Poco más de once años después, reencontraría a su querida Venezuela sumida en mayor crisis y diagnosticaría indirectamente nuestra sumisión a los “Ídolos de hoy [que] son, entre otros, el materialismo y el egoísmo con sus secuelas de sensualismo y hedonismo, la violencia y la corrupción.” (Homilía en aeropuerto de La Carlota, Caracas, 11 de febrero de 1996) Los venezolanos habíamos fallado ante su propuesta, el “programa” que había dejado resonando en las montañas. “Para la tan deseada renovación de la sociedad venezolana y la superación de las crisis y dificultades, es necesario –dijo– que las personas, los hogares y los diversos sectores de la Nación participen de la fuerza del Evangelio. De ese modo se favorecerá el ambiente propicio para la vivencia de los valores humanos y evangélicos como son la fraternidad, la solidaridad, la justicia y la verdad, tanto en cada uno de los miembros de la sociedad como en la sociedad misma.” (Idem)

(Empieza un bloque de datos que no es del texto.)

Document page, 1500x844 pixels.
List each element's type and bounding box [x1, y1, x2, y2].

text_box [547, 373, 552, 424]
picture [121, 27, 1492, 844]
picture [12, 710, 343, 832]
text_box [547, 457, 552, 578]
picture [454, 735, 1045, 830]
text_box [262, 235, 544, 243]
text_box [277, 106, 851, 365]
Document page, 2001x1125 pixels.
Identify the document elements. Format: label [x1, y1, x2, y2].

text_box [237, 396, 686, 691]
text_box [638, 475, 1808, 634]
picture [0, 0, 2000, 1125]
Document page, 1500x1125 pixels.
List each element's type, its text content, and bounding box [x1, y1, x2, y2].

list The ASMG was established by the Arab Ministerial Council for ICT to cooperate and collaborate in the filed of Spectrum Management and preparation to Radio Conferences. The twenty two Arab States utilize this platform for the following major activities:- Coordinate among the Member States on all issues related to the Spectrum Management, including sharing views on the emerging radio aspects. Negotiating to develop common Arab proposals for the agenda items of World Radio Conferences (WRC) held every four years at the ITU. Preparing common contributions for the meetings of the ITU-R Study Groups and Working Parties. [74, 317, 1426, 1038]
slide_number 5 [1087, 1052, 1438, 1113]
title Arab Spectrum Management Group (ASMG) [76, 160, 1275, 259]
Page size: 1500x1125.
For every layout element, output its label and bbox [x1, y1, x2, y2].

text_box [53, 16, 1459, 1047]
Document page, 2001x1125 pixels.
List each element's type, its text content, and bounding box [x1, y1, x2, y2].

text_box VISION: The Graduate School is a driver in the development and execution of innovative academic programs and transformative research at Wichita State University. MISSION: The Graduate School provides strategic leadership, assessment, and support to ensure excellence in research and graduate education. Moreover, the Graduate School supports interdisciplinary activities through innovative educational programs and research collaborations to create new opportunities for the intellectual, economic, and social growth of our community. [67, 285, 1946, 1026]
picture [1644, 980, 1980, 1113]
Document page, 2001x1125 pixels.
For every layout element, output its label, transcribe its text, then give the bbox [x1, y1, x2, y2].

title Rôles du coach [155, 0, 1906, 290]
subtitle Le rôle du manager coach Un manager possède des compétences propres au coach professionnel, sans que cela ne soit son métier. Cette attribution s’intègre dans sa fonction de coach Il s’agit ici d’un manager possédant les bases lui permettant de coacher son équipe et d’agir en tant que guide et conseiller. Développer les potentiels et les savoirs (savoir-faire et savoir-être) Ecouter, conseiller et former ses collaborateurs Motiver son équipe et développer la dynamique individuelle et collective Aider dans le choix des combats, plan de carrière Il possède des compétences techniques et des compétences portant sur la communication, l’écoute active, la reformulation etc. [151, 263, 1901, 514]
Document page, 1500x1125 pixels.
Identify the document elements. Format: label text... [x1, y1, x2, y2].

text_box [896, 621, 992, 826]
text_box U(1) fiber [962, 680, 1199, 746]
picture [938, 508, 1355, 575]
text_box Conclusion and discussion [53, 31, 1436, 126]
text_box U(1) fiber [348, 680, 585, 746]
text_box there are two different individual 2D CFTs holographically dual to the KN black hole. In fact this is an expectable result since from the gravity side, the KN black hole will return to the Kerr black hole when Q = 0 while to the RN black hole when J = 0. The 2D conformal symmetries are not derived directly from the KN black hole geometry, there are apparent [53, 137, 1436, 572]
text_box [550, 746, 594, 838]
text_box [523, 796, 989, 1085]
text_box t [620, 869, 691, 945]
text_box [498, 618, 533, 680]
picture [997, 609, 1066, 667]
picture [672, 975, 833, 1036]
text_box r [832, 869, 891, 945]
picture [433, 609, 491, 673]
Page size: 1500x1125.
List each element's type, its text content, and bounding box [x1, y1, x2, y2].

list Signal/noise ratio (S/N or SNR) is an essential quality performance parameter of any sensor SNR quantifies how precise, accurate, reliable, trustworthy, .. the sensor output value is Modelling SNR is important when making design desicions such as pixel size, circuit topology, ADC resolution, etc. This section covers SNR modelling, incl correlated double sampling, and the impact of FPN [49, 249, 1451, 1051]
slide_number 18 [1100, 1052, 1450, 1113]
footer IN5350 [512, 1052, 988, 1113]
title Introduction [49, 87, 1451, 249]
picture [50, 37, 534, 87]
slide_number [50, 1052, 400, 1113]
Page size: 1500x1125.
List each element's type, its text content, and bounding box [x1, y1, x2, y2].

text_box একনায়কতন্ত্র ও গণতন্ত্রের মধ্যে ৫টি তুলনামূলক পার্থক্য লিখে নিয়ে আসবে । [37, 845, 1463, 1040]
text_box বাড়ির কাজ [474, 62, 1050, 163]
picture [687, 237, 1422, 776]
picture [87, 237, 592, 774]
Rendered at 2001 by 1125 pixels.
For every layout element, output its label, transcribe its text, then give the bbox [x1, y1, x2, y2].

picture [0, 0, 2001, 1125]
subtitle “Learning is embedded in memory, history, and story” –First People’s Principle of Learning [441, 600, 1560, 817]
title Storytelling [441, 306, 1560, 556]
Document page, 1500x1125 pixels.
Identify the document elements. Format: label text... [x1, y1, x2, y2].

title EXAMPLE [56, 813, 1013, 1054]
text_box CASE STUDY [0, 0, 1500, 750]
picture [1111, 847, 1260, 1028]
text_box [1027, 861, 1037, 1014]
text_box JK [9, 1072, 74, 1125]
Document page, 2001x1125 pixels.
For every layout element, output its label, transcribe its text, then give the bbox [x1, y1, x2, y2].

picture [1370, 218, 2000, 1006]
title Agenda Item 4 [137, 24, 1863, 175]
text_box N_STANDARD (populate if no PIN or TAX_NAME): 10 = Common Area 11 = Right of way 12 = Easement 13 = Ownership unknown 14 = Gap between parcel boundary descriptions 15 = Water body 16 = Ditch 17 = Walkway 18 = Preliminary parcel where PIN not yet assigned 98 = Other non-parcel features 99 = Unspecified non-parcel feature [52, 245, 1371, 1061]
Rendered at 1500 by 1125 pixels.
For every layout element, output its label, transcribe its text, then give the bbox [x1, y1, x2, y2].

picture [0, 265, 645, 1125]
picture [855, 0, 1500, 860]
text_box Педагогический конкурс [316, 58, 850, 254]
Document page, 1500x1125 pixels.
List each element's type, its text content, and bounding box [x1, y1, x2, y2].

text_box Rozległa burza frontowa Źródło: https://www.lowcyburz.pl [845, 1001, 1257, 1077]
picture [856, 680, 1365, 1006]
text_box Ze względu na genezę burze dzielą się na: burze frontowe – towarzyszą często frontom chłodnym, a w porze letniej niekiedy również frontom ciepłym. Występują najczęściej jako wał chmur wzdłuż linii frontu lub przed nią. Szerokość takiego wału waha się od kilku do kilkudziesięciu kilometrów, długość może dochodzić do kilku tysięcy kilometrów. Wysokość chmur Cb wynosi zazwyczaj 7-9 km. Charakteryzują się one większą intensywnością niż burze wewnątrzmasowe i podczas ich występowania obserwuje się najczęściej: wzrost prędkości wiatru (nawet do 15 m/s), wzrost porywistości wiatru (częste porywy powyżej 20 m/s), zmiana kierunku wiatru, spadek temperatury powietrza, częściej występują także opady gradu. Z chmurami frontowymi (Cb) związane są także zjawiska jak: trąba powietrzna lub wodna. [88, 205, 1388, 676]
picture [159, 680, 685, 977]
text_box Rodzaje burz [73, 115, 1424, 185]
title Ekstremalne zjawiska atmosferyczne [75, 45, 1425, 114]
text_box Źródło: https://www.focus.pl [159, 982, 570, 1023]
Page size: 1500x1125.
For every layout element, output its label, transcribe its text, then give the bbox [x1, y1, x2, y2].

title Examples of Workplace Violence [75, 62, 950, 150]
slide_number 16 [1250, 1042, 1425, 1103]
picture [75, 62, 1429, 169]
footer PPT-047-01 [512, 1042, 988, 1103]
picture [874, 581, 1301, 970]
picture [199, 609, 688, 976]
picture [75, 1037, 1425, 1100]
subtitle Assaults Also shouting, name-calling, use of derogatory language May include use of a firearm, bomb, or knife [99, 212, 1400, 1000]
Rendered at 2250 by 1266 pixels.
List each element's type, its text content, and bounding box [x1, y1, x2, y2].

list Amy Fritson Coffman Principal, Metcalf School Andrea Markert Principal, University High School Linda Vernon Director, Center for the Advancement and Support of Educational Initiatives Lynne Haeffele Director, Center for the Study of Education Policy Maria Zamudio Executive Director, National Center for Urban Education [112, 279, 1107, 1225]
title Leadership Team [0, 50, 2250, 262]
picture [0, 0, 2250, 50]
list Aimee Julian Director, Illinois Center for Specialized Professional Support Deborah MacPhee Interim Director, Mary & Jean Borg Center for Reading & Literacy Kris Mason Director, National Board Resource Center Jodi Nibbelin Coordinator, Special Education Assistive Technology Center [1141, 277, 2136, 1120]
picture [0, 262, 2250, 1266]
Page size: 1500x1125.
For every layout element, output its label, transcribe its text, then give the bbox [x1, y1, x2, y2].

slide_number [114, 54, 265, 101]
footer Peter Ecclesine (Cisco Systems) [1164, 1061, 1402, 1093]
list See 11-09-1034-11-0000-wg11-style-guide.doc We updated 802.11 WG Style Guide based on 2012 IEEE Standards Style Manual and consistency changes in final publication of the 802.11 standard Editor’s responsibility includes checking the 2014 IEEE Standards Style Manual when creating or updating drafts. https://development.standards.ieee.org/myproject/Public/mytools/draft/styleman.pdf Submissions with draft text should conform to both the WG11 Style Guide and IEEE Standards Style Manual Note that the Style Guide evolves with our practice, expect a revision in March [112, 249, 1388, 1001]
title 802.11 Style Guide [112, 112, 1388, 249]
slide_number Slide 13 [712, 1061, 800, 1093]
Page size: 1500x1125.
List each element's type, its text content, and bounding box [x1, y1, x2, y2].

La respuesta venezolana fue votar masivamente, dos años después, por el más desvergonzado de los ídolos. Creyendo en sus palabras en lugar de trabajar por ese “ambiente propicio para la vivencia de los valores”, se optó por un mensaje de envidia y codicia y resentimiento, disfrazados de justicia social. No lo olvidemos. Y observemos también, vigilantes, dónde perdura esa tentación de seguir a los ídolos, dando la espalda a Dios poco después de parecer que lo alabamos. Quizá sigamos empeñados en fallar la prueba.